Abstract

Analyzing a difficult subject that “pervades” contract law and which is “vital” to the national economy, scholars have produced scores of articles about the legal and societal aspects of boilerplate contract terms With their February 2019 article in the Harvard Law Review, Pseudo-Contract And Shared Meaning Analysis, Professors Robin Bradley Kar and Margaret Jane Radin join the conversation. The authors’ bold position is that notwithstanding its physical presence in the document (or on a computer screen) boilerplate without actual agreement lacks contractual force. The authors claim that this widespread use of pseudo-contracts and their “fake terms” have invited “burgeoning forms of [consumer] deception.” To Kar and Radin, the prevalence of boilerplate has so undermined mutual assent that it has jeopardized the legitimacy of contract itself.
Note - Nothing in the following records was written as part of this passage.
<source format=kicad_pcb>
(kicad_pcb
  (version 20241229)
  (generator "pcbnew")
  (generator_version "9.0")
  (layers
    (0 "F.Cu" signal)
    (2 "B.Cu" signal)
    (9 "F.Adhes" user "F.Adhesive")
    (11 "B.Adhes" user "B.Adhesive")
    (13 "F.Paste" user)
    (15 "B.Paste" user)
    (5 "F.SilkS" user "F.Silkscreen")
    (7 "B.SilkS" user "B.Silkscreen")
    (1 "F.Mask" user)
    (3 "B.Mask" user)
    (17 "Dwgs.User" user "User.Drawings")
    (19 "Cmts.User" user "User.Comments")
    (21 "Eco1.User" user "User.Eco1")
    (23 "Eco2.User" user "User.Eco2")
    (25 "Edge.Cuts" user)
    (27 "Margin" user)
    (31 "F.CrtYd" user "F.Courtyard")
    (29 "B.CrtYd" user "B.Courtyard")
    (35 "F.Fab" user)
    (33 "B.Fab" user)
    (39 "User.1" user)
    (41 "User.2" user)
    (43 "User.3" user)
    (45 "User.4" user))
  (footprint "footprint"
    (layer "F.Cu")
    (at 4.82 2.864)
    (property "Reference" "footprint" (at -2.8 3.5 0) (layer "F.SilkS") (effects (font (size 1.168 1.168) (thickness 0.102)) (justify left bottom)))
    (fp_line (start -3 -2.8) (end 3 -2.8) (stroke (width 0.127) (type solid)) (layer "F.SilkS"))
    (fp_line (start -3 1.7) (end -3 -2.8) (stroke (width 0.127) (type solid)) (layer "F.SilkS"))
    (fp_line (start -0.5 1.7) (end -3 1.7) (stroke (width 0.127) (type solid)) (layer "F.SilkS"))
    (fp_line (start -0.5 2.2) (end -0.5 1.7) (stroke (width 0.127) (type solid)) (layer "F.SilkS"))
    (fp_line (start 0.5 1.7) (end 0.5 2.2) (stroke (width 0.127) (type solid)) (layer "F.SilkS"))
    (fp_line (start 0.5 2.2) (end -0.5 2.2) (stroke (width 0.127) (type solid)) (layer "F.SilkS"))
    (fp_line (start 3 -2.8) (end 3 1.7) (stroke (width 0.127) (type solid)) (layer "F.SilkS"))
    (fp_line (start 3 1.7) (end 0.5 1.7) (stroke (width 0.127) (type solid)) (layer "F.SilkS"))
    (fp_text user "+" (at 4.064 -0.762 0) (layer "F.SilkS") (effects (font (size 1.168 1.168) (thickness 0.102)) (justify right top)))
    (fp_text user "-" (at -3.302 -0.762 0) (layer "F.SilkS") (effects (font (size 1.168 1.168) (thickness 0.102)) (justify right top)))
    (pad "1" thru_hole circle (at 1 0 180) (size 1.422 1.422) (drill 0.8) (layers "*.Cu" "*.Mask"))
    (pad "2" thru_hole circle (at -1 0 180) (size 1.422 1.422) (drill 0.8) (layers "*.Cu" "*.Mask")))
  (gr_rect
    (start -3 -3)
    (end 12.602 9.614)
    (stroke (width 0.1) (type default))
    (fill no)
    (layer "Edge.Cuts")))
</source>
I respectfully suggest that Kar and Radin’s article is doctrinally and normatively flawed. Most notably, the authors’ construct is at odds with the essential precepts of contract including the objective standard of contract, freedom of contract, and the duty to read and understand a contract. The likely practical ramifications of this empirically untested proposal designed to delete numerous contract terms would be the roiling of markets and precluding buyers and sellers from maintaining confidence in their agreements. The unintended consequence of Kar and Radin’s sea change would be to undermine the two goals of contract, which are (a) enforcing the contract accepted by the parties and (b) ensuring the stability, certainty, and predictability of contract. For all these reasons, I recommend that courts and legislatures reject shared meaning analysis. The current system provides more effective measures in safeguarding private ordering.